── MATERIAL FOR THE TASK

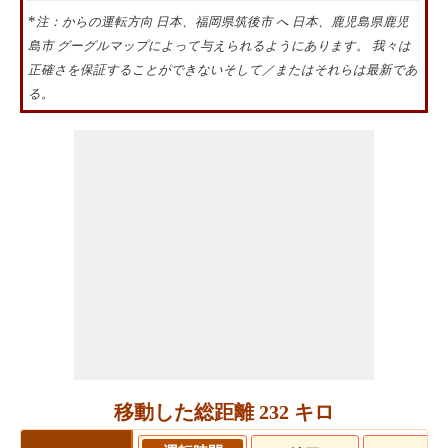
*
注：からの運転方向 日本、福岡県筑後市 へ 日本、鹿児島県鹿児
島市 グーグルマップによって与えられるようにあります。 我々は
正確さを保証することができないそして／またはそれらは最新であ
る。
移動した総距離 232 キロ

────

> REQUEST: All records above are to be output verbatim, with their pictures omitted.

> EXERCISE ANSWER:
*
注：からの運転方向 日本、福岡県筑後市 へ 日本、鹿児島県鹿児
島市 グーグルマップによって与えられるようにあります。 我々は
正確さを保証することができないそして／またはそれらは最新であ
る。
移動した総距離 232 キロ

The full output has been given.